Neural networks use activation functions to determine whether each node in the network should be activated or not, returning a non-zero values for the output of the layer. Given a certain set of inputs, the neuron output is either activated or not depending on the type of activation function, and whether the input reaches a certain criteria to return a non-zero value, thus allowing the neural network to find the best combination of the model to reduce the error on the predicted values of the final output.
Non-linear activation functions are often better suited to neural networks than linear ones. However, linear ridge activation functions have their uses, such as linear and ReLu, where the slope of the line doesn’t trend up until after a period of 0 values, thus only causing an activation after a certain threshold.

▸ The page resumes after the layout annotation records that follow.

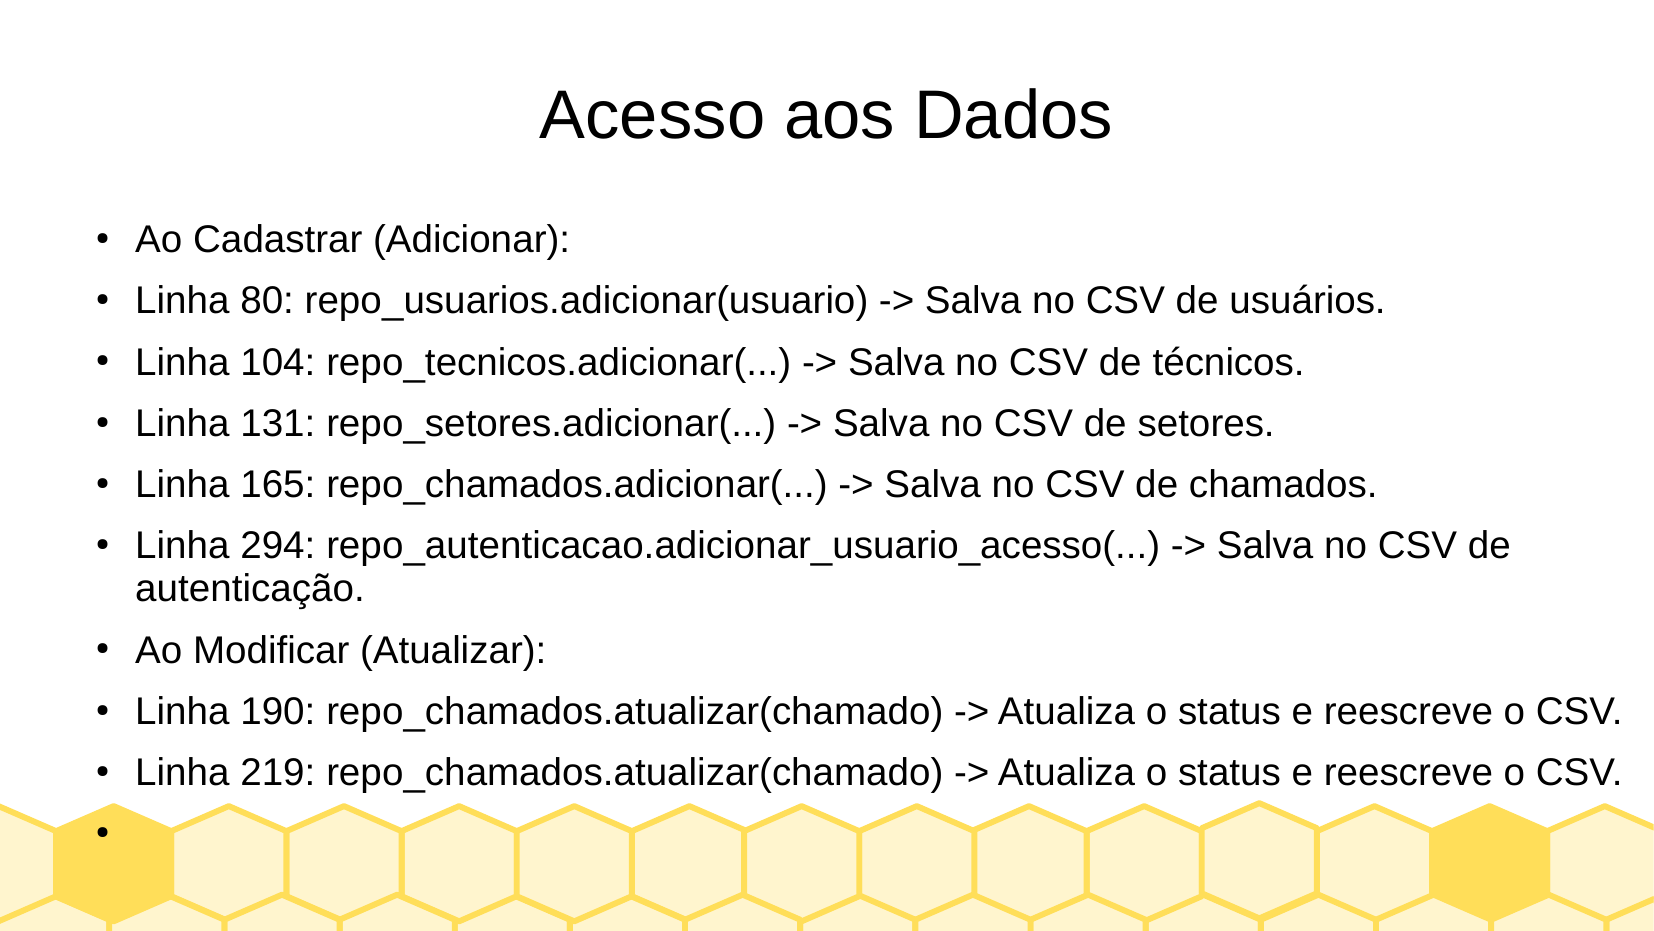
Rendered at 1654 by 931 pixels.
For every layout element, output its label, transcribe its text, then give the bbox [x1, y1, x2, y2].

title Acesso aos Dados [82, 37, 1571, 193]
list Ao Cadastrar (Adicionar): Linha 80: repo_usuarios.adicionar(usuario) -> Salva no CSV de usuários. Linha 104: repo_tecnicos.adicionar(...) -> Salva no CSV de técnicos. Linha 131: repo_setores.adicionar(...) -> Salva no CSV de setores. Linha 165: repo_chamados.adicionar(...) -> Salva no CSV de chamados. Linha 294: repo_autenticacao.adicionar_usuario_acesso(...) -> Salva no CSV de autenticação. Ao Modificar (Atualizar): Linha 190: repo_chamados.atualizar(chamado) -> Atualiza o status e reescreve o CSV. Linha 219: repo_chamados.atualizar(chamado) -> Atualiza o status e reescreve o CSV. [82, 217, 1625, 827]
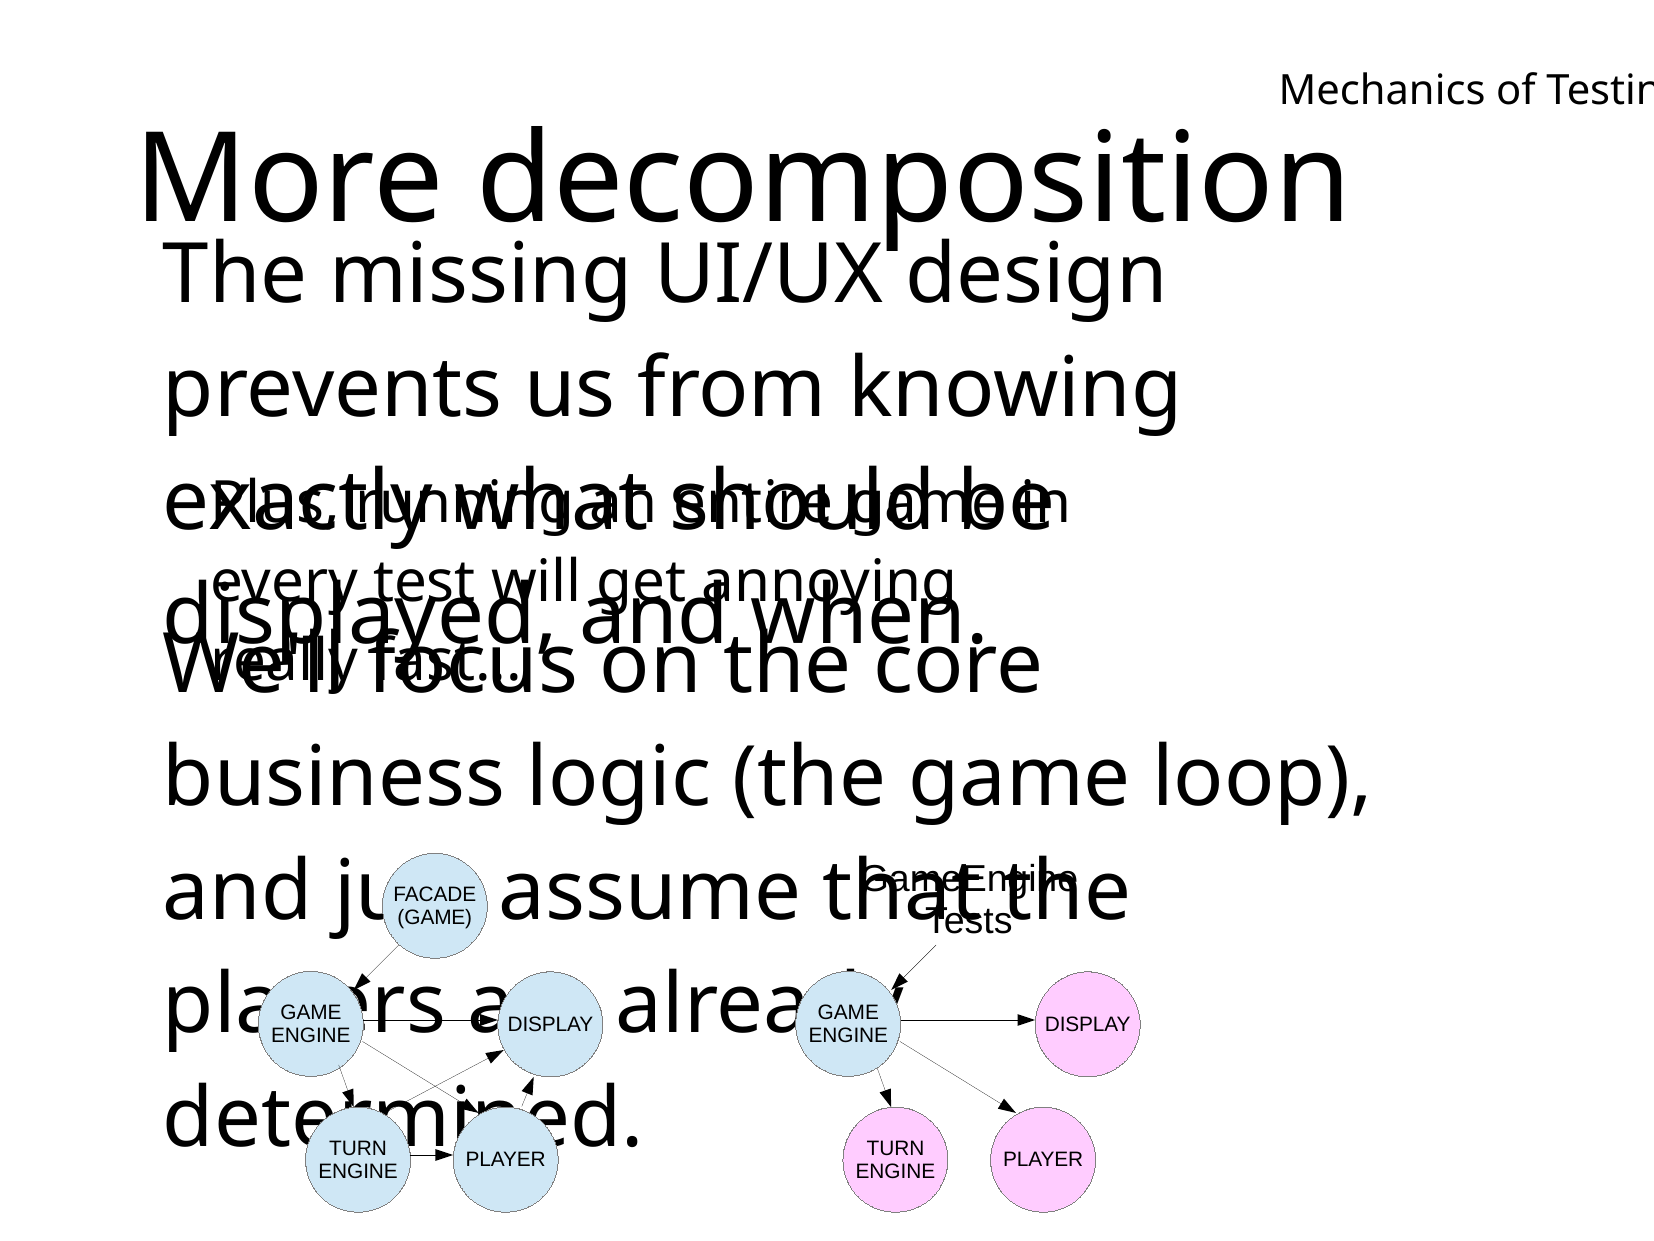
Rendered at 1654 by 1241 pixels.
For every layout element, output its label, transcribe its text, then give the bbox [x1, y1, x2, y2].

text_box More decomposition [120, 80, 1508, 211]
text_box GameEngine Tests [845, 850, 1094, 949]
text_box We'll focus on the core business logic (the game loop), and just assume that the players are already determined. [148, 596, 1411, 840]
text_box DISPLAY [497, 971, 603, 1077]
text_box PLAYER [453, 1107, 559, 1213]
text_box The missing UI/UX design prevents us from knowing exactly what should be displayed, and when. [148, 206, 1411, 450]
text_box TURN ENGINE [305, 1107, 411, 1213]
text_box TURN ENGINE [842, 1107, 948, 1213]
text_box GAME ENGINE [795, 971, 901, 1077]
text_box Mechanics of Testing [1263, 51, 1603, 106]
text_box GAME ENGINE [258, 971, 364, 1077]
text_box PLAYER [990, 1107, 1096, 1213]
text_box FACADE (GAME) [382, 853, 488, 959]
text_box Plus, running an entire game in every test will get annoying really fast... [195, 452, 1111, 582]
text_box DISPLAY [1035, 971, 1141, 1077]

The most common activation functions used in neural networks are the Sigmoid and TanH functions. The sigmoid function is kind of S shape, while the TanH function is similarly S shaped but much flatter. The sigmoid function allows for linear regression to normalize between a range of [0, 1]. As a matter of fact, most activation functions have this property. The sigmoid shape of the activation function allows for more saturation at higher values, and less activations at lower values. With TanH, the same effect occurs although with fewe left unactivated at the lower bound. The sigmoid function is often used in logistic regression, activating linear regression to binary outcomes.

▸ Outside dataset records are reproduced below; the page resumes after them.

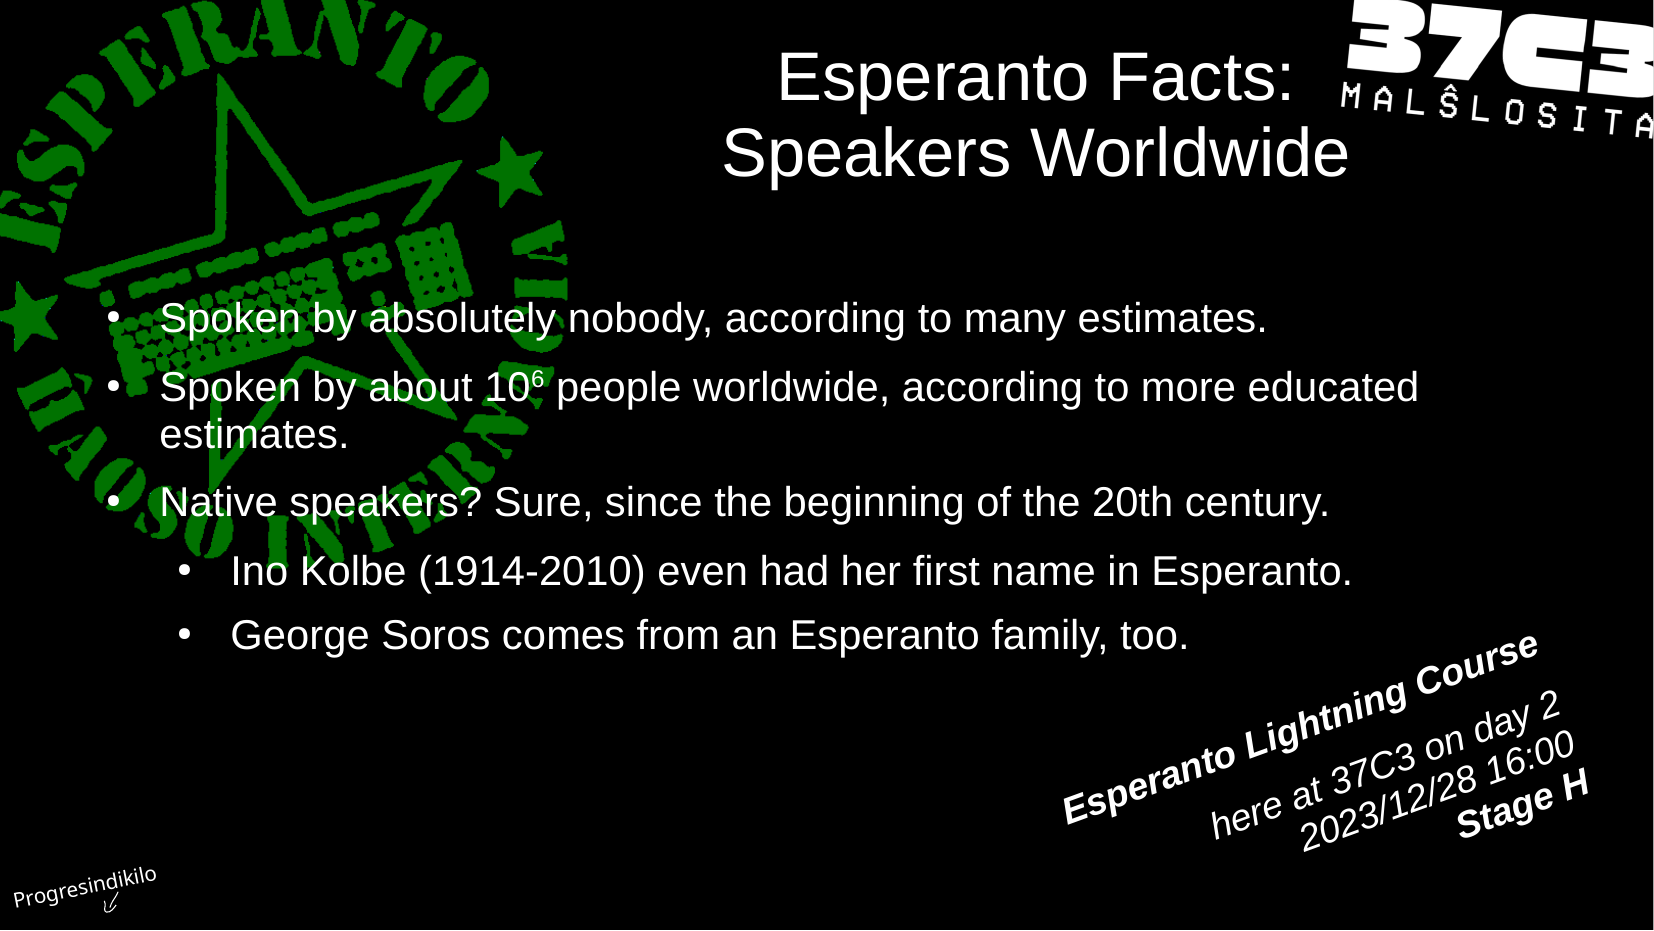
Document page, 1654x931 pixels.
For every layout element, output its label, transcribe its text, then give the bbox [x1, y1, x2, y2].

title Esperanto Facts: Speakers Worldwide [501, 37, 1571, 193]
picture [0, 0, 591, 591]
list Spoken by absolutely nobody, according to many estimates. Spoken by about 106 people worldwide, according to more educated estimates. Native speakers? Sure, since the beginning of the 20th century. Ino Kolbe (1914-2010) even had her first name in Esperanto. George Soros comes from an Esperanto family, too. [88, 295, 1571, 886]
list Esperanto Lightning Course here at 37C3 on day 2 2023/12/28 16:00 Stage H [863, 621, 1641, 931]
picture [1349, 0, 1654, 139]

The softmax activation function is an interesting one, as it allows for generalization to multiple classes. This is used in multi-class classification problems where there are more than two possible outcomes or classes. It is similar to logistic regression, but instead of using the sigmoid activation function, you’d take a soft version of the max, instead of the hard version of argmax (0 or 1), softmax allows for a softer mapping of the values based on their significance, between [0, 1].